▶ _AUFGABENSTELLUNG_
Ändere im Interview über die Auschwitzfahrt „Gedenkstättenfahrt“ zu „Studienreise“ und gib den Text von „Die Gedenkstättenfahrt war“ bis „Menschen ermordet wurden.“ wieder.

▶ _DOKUMENTABSCHNITT_
- - - - -

„Der Kampf gegen Antisemitismus beginnt im eigenen Kopf.“
imago images/VWPics
2012 waren Sie das erste Mal mit einer Jugendgruppe in den Lagern von Auschwitz. Wie haben Sie den Ort erlebt?
Die Gedenkstättenfahrt war etwas sehr Besonderes. Ich war unterwegs mit Jugendlichen, die mehrheitlich muslimisch waren. Im Vorfeld der Fahrt gab es viel Druck von Familie und Freunden, warum wir uns mit dem Leid der Juden auseinandersetzen und nicht mit dem im Gaza-Streifen. Dieser Druck hat in der Gruppe eine sehr starke Unsicherheit ausgelöst, die auch in Auschwitz durchgängig zu spüren gewesen ist. Zeitweise standen wir kurz davor, die Fahrt abzubrechen. Als wir dann vor dem Tor mit dem Schriftzug „Arbeit macht frei“ standen, hatte ich einen kurzen Widerstand in mir, diesen Ort zu betreten, weil ich es respektlos fand, dort herumzulaufen, wo mehr als eine Million Menschen ermordet wurden.

- - - - -

▶ _AUSZÜGE AUS EINTRÄGEN_
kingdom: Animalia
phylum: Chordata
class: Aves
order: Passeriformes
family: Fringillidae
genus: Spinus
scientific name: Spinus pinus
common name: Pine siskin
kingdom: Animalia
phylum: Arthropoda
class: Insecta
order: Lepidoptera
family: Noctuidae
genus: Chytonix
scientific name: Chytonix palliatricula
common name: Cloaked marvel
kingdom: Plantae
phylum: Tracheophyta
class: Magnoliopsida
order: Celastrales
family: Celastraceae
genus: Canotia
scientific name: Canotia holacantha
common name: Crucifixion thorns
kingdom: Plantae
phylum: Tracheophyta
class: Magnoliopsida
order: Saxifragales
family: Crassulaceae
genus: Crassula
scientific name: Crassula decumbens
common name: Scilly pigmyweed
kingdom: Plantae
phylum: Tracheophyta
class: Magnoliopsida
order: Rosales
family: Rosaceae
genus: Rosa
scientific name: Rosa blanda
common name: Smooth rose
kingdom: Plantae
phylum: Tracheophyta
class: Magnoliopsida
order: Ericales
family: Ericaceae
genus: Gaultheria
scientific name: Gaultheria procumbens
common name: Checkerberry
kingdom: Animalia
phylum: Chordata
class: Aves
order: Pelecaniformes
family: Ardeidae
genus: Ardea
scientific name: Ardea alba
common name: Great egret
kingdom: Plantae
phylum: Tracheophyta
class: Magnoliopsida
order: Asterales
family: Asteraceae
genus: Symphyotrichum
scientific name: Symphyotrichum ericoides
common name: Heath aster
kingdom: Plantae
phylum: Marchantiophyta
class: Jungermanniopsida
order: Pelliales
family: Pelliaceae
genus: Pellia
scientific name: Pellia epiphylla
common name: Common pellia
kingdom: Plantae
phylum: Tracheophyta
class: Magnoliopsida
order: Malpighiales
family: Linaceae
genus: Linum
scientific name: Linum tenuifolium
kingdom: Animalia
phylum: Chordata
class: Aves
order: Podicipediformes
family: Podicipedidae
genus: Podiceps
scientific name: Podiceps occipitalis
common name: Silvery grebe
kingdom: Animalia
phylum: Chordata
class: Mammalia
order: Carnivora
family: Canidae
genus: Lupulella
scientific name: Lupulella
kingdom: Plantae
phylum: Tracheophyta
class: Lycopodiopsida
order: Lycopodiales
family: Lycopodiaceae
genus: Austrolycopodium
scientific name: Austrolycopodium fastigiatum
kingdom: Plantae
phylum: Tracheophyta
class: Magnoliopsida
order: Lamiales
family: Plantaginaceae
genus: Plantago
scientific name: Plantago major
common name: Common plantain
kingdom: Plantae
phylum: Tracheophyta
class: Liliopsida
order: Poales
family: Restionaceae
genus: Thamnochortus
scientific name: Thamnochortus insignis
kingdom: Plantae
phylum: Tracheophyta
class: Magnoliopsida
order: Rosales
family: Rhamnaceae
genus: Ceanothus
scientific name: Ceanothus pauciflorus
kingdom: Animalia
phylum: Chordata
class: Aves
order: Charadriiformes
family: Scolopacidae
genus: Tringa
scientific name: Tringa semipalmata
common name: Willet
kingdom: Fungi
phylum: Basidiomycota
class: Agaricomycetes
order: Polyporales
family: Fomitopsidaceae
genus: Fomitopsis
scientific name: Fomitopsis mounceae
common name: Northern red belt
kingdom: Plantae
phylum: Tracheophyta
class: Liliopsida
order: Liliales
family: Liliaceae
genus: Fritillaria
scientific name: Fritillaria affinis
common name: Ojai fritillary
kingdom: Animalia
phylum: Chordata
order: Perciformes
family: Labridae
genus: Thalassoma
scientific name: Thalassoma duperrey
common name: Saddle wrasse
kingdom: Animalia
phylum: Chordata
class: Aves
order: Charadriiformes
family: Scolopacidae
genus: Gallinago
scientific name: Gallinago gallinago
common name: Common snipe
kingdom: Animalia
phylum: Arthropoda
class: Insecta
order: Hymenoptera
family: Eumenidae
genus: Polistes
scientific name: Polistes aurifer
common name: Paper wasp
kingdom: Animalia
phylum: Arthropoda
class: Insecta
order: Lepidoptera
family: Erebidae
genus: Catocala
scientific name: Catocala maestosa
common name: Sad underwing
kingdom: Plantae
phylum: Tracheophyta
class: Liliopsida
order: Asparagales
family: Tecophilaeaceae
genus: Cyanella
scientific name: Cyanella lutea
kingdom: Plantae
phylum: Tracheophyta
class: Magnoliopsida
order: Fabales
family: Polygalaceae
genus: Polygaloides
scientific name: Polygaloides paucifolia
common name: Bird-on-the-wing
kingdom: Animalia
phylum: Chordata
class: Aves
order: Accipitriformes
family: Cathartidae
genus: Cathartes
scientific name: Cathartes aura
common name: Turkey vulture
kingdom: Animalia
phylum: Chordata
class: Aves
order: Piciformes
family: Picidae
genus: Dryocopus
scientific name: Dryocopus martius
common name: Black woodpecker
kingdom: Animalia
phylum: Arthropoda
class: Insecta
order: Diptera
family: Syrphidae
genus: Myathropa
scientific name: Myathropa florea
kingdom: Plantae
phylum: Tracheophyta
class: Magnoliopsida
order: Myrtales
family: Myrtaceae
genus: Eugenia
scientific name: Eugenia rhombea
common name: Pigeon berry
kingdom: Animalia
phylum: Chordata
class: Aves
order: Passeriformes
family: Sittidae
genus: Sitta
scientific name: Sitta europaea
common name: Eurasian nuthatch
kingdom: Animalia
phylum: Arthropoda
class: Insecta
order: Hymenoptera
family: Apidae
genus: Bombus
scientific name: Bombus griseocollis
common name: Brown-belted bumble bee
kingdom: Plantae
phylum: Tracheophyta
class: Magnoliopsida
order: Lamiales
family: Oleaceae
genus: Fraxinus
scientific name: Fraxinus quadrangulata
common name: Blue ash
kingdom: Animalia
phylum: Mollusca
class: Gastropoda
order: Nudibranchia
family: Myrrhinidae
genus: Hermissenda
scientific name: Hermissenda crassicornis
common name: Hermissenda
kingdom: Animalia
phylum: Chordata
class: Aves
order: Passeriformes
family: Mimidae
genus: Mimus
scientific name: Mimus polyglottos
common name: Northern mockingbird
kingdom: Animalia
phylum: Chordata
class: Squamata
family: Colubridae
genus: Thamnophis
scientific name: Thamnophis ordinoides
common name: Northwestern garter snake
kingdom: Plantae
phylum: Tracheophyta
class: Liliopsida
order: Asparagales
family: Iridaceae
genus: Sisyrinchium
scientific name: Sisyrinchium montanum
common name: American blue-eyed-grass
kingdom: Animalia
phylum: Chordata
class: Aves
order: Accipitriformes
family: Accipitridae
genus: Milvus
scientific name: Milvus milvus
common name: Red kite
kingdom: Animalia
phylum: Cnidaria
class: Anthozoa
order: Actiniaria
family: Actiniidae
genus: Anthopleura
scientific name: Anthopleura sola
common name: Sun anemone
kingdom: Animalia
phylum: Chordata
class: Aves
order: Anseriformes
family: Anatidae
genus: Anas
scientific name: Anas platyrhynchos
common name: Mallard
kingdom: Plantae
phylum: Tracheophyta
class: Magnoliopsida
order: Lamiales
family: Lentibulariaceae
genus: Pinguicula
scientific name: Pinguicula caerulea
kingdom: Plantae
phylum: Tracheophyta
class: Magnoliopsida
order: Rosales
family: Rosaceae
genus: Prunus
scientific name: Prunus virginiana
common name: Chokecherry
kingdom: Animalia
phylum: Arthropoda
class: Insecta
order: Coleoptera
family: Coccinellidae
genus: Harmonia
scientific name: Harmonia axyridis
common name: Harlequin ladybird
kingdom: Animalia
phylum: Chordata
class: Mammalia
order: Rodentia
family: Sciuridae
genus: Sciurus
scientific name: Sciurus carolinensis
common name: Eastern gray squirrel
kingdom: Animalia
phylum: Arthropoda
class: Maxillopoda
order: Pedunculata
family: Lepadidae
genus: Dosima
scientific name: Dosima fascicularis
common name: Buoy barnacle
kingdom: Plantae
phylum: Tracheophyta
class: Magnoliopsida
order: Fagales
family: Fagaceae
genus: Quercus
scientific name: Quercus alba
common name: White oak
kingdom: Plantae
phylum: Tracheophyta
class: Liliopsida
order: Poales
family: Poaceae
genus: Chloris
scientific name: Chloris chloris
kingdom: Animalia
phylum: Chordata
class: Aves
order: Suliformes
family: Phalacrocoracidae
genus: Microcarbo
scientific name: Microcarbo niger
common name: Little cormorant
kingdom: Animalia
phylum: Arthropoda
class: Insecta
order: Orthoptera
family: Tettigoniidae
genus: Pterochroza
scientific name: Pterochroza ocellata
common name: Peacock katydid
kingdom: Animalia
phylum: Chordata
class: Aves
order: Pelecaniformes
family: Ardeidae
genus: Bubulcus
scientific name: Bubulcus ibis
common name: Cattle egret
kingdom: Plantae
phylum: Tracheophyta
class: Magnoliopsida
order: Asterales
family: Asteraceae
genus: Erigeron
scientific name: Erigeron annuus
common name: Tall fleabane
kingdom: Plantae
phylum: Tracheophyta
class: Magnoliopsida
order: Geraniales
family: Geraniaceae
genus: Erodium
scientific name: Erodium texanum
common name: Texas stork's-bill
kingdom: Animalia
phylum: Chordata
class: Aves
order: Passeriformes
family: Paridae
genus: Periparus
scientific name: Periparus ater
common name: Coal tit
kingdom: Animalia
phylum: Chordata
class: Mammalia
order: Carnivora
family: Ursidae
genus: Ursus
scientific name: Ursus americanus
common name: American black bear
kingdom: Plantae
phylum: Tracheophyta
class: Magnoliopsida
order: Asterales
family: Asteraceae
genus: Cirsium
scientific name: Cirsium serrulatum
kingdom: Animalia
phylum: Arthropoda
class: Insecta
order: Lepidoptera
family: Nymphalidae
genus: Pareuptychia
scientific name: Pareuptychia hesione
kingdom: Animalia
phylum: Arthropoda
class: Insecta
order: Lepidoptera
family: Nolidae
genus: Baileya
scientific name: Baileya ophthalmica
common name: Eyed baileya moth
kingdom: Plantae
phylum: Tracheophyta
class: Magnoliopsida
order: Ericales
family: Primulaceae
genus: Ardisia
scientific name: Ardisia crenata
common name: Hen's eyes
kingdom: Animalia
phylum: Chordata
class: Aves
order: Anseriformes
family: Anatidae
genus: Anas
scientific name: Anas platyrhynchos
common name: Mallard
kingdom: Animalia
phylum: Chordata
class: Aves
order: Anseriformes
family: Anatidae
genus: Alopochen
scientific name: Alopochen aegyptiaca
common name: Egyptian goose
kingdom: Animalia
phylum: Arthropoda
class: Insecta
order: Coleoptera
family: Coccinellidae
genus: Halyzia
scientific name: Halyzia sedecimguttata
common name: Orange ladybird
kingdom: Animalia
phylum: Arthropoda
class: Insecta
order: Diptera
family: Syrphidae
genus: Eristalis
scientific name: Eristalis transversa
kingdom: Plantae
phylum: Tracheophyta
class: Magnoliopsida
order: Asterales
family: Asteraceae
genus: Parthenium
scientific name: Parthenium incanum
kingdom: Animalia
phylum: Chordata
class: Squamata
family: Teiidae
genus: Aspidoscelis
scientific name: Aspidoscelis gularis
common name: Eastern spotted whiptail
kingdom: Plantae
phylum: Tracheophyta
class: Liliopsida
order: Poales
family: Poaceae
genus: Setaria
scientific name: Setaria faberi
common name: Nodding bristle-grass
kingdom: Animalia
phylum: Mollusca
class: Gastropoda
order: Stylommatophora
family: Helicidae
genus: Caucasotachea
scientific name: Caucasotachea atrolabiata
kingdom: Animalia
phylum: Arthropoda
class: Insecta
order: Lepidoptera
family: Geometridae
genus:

- - - - -

▶ _VOLLSTÄNDIGE ANTWORT_
Die Studienreise war etwas sehr Besonderes. Ich war unterwegs mit Jugendlichen, die mehrheitlich muslimisch waren. Im Vorfeld der Fahrt gab es viel Druck von Familie und Freunden, warum wir uns mit dem Leid der Juden auseinandersetzen und nicht mit dem im Gaza-Streifen. Dieser Druck hat in der Gruppe eine sehr starke Unsicherheit ausgelöst, die auch in Auschwitz durchgängig zu spüren gewesen ist. Zeitweise standen wir kurz davor, die Fahrt abzubrechen. Als wir dann vor dem Tor mit dem Schriftzug „Arbeit macht frei“ standen, hatte ich einen kurzen Widerstand in mir, diesen Ort zu betreten, weil ich es respektlos fand, dort herumzulaufen, wo mehr als eine Million Menschen ermordet wurden.